About 250 million children globally are not learning basic skills, even though half of them have spent at least four years in school, a UN report has said.
The independent Education for All (EFA) Global Monitoring Report entitled “Teaching and Learning: Achieving Quality for All’’ put the annual cost of this failure around 129 billion dollars.
The report which was made available at the UN Headquarters in New York on Wednesday noted that less than 75 per cent of primary school teachers were trained according to national standards.
It also added that some 57 million children were not in school at all.
The report said that some 125 million school children around the world were unable to read a single sentence, even after four years of attendance, describing the situation as a waste of 129 billion dollar a year.
It, however, called on governments to draft the best teachers to teach the most underprivileged if the goal of universal education was ever to be reached.
“This learning crisis has costs not only for the future ambitions of children, but also for the current finances of government,’’ it stressed.

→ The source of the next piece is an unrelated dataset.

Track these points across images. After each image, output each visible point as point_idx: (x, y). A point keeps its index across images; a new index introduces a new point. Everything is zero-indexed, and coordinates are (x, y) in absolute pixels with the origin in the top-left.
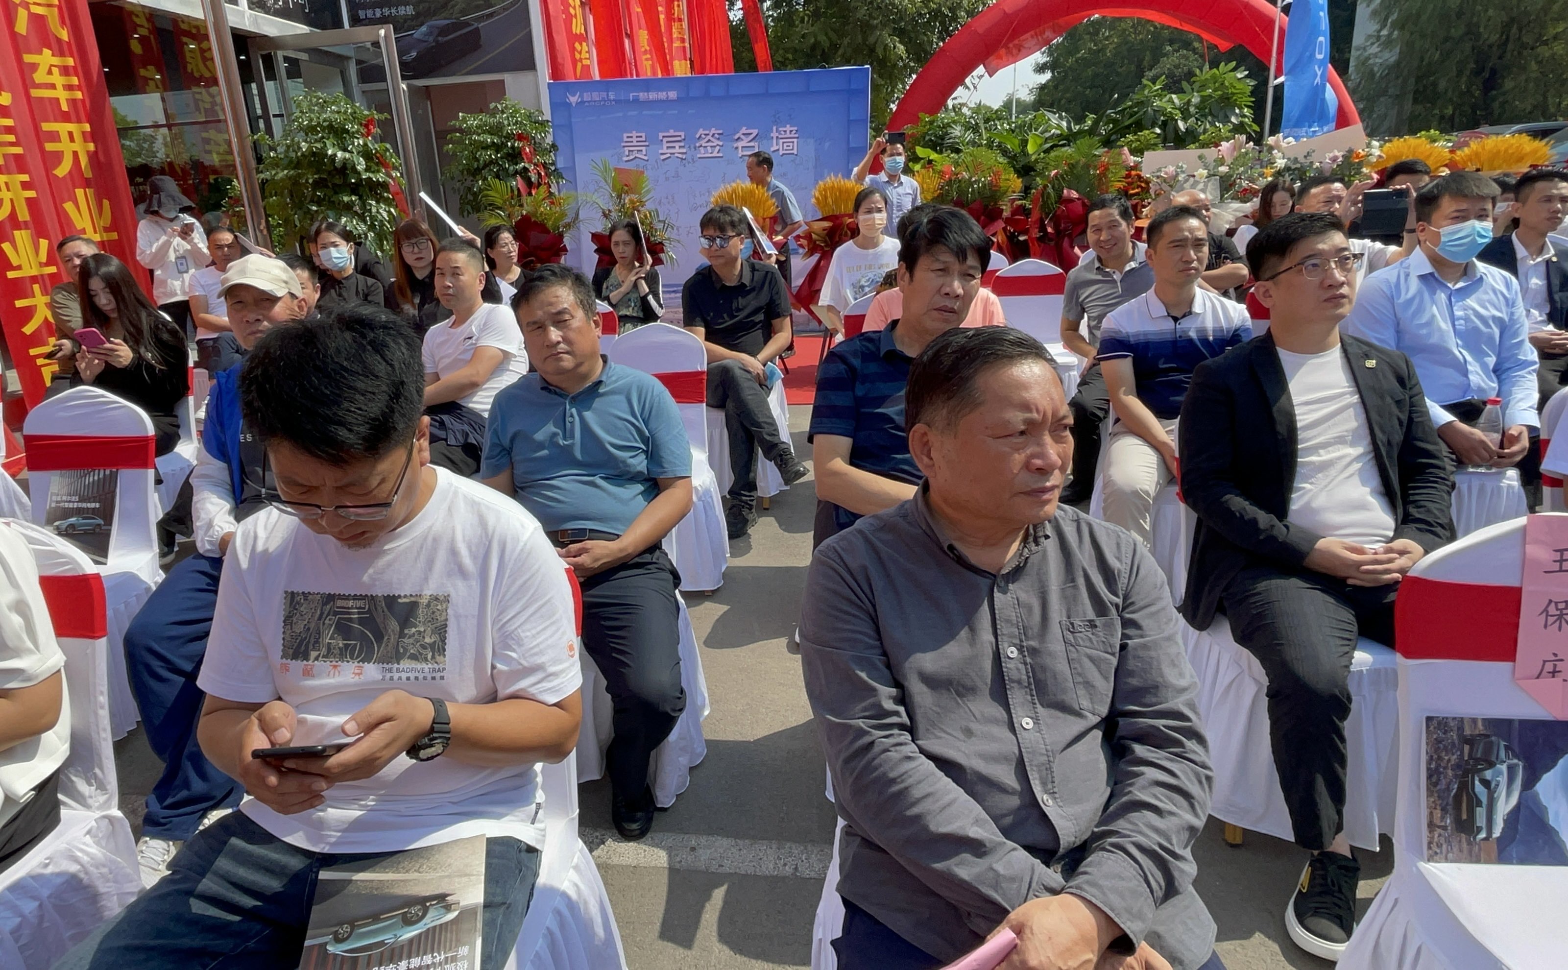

The report proposed four strategies to provide the best teachers to reach all children with good quality education.
It also suggested that the selection of the right teachers to reflect the diversity of children and training teachers to support the weakest learners from the earliest grades.
Others are overcoming inequalities by allocating the best teachers to the most challenging parts of a country.
It also includes providing teachers with the right mix of government incentives to remain in the profession and ensure all children are learning, regardless of their circumstances.
“The policy changes have a cost. This is why we need to see a dramatic shift in funding.
“Basic education is currently under funded by 26 billion dollar a year while aid is continuing to decline.
“At this stage, governments simply cannot afford to reduce investment in education nor should donors step back from their funding promises.
“This calls for exploring new ways to fund urgent needs,’’ the report quoted the UNESCO Director-General, Irina Bokova, as saying.
The report also said that the world would miss the goal of full primary schooling for children, both boys and girls, everywhere by 2015.
It explained that the second of the anti-poverty Millennium Development Goals (MDGs) adopted at the UN Millennium Summit in 2000 was imperative to make education central to sustainable development agenda for the decades after 2015.
“As we advance towards 2015 and set a new agenda to follow, all governments must invest in education as an accelerator of inclusive development.
“This report’s evidence clearly shows that education provides sustainability to progress against all development goals.
“ Educate mothers, and you empower women and save children’s lives. Educate communities, and you transform societies and grow economies,” Bokova said.
The report noted that in 2011, around half of young children had access to pre-primary education, but that in sub-Saharan Africa the share was only 18 per cent.
It said that the number of children out of school was 57 million, adding that half of whom lived in conflict-affected countries.
“In sub-Saharan Africa, only 23 per cent of poor girls in rural areas were completing primary education by the end of the decade.
“If recent trends in the region continue, the richest boys will achieve universal primary completion in 2021, but the poorest girls will not catch up until 2086,’’ the report said.